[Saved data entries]
• • •

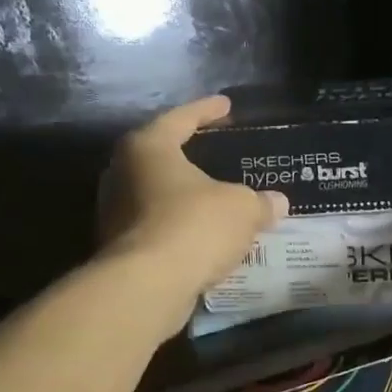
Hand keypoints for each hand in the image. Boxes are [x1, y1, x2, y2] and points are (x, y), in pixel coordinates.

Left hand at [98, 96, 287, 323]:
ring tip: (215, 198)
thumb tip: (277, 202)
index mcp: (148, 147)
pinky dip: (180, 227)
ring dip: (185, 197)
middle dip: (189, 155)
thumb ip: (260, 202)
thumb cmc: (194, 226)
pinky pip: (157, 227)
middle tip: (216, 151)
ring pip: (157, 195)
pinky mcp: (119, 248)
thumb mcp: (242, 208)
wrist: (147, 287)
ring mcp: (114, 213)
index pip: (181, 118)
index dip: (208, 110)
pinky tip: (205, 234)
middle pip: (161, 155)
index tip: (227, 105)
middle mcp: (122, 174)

• • •

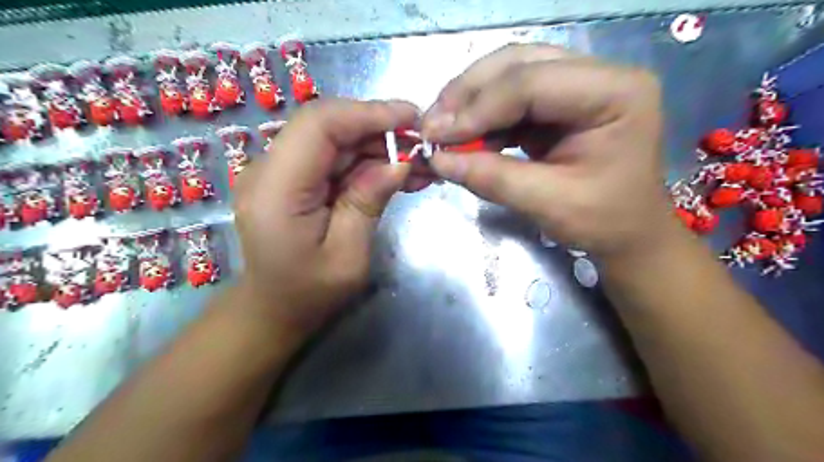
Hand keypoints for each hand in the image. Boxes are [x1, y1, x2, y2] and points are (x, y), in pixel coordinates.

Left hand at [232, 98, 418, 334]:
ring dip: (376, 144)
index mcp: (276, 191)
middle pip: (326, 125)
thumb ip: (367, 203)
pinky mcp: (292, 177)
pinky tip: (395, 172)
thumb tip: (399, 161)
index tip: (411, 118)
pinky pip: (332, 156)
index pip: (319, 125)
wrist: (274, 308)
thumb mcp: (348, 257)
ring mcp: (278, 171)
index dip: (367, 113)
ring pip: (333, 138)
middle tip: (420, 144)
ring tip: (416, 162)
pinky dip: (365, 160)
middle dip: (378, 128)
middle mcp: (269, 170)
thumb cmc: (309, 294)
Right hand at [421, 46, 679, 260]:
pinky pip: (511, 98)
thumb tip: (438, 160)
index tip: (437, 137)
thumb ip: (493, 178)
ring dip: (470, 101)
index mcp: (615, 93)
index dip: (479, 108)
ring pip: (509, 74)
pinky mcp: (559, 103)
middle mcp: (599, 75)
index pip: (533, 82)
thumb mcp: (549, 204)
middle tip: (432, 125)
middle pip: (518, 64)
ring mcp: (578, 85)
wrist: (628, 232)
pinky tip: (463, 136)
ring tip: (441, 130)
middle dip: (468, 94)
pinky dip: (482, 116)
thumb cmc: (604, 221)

• • •

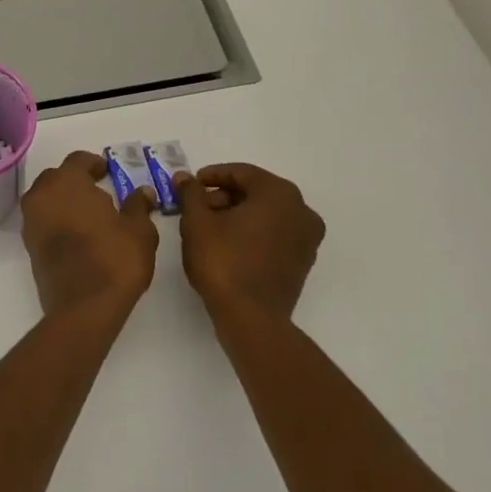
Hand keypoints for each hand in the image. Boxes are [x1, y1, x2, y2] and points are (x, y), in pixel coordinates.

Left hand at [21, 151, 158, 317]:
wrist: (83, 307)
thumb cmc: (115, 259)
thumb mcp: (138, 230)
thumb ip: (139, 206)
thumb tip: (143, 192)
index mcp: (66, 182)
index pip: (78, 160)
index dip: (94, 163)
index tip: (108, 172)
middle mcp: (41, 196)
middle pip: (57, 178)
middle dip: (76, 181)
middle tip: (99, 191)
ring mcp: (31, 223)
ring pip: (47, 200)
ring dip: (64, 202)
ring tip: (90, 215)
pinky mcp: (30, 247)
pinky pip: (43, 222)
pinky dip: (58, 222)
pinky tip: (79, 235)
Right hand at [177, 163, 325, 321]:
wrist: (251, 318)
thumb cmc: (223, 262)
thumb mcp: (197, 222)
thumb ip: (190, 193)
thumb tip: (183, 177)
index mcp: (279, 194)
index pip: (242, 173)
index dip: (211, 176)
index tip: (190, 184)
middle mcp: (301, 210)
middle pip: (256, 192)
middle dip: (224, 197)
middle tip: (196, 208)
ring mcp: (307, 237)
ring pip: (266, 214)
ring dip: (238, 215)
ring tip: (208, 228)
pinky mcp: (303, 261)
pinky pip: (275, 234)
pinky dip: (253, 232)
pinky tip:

• • •

## About this exercise:
Retype only the lines above between the line with "index mcp: (276, 191)" and the line with "middle pip: (518, 64)", counting those two lines as well, and keep every character as it is.

## Result of the task:
index mcp: (276, 191)
middle pip: (326, 125)
thumb ip: (367, 203)
pinky mcp: (292, 177)
pinky tip: (395, 172)
thumb tip: (399, 161)
index tip: (411, 118)
pinky pip: (332, 156)
index pip: (319, 125)
wrist: (274, 308)
thumb mcp: (348, 257)
ring mcp: (278, 171)
index dip: (367, 113)
ring pip: (333, 138)
middle tip: (420, 144)
ring tip: (416, 162)
pinky dip: (365, 160)
middle dip: (378, 128)
middle mcp: (269, 170)
thumb cmc: (309, 294)
Right hand at [421, 46, 679, 260]:
pinky pip: (511, 98)
thumb tip: (438, 160)
index tip: (437, 137)
thumb ip: (493, 178)
ring dip: (470, 101)
index mcp: (615, 93)
index dip: (479, 108)
ring pip: (509, 74)
pinky mcp: (559, 103)
middle mcp: (599, 75)
index pip: (533, 82)
thumb mcp: (549, 204)
middle tip: (432, 125)
middle pip: (518, 64)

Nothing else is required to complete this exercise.